- _Work instructions_
1) In the research statement on sustainability, resilience, and justice, reproduce the stretch from "In a rapidly" through "better urban future?".
2) According to the research statement on sustainability, resilience, and justice, which project has supported the dissertation research?

- _Text excerpt_
==*==

Sustainability, Resilience, and Justice - Synergies and Tradeoffs

In a rapidly urbanizing and warming world, we are confronted with the challenge of simultaneously planning for food-energy-water systems and cities that are more environmentally sustainable, more resilient to climate change, and more just for residents. These outcomes, from the scale of individuals to regions, are shaped by assemblages of resource-provisioning infrastructures, institutions, and ecosystems. However, environmental, economic, and social outcomes are difficult to assess in parallel, leaving us with key questions about their complementarity. Specifically, to what degree can transformation of urban built, social, and natural systems promote synergies in sustainability, resilience, and justice? To what degree are tradeoffs inevitable? And how can we better measure and predict these tradeoffs and synergies in order to design and plan for a better urban future?

My research and teaching address the challenge of planning and designing systems to be more sustainable, resilient and just. I am an interdisciplinary scholar of food-energy-water systems and cities, drawing on theory and methods from planning, geography, and engineering. To advance the study of these tradeoffs, I employ an urban metabolism lens, which focuses on stocks and flows of material and social goods. This lens allows us to distinguish sustainability, resilience, and justice outcomes from the built, natural, and social structures which shape these outcomes, pointing us towards design and planning interventions for some of our stickiest social-environmental crises. My dissertation has focused on urban agriculture (UA), examining its place in cities today and in the future. This research has been supported by the NSF-funded FEW-meter project, and I am Co-PI of a recently funded Sea Grant project focused on post-industrial investment and gentrification.

==*==

- _Data below_
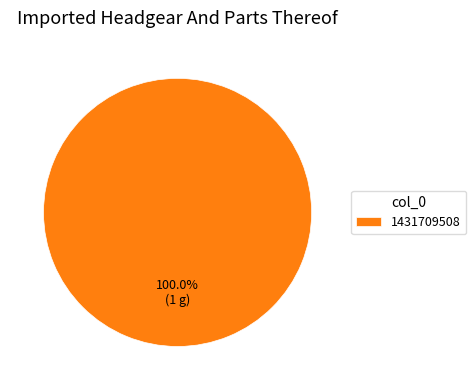

Rank the categories by value from lowest to highest.

1431709508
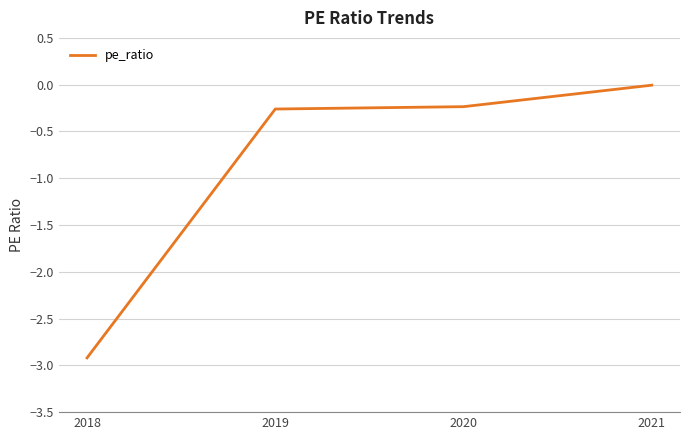

What is the difference between the values at 2018 and 2020?

2.7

==*==

- _Answers to this exercise_
1)
In a rapidly urbanizing and warming world, we are confronted with the challenge of simultaneously planning for food-energy-water systems and cities that are more environmentally sustainable, more resilient to climate change, and more just for residents. These outcomes, from the scale of individuals to regions, are shaped by assemblages of resource-provisioning infrastructures, institutions, and ecosystems. However, environmental, economic, and social outcomes are difficult to assess in parallel, leaving us with key questions about their complementarity. Specifically, to what degree can transformation of urban built, social, and natural systems promote synergies in sustainability, resilience, and justice? To what degree are tradeoffs inevitable? And how can we better measure and predict these tradeoffs and synergies in order to design and plan for a better urban future?

2) The NSF-funded FEW-meter project.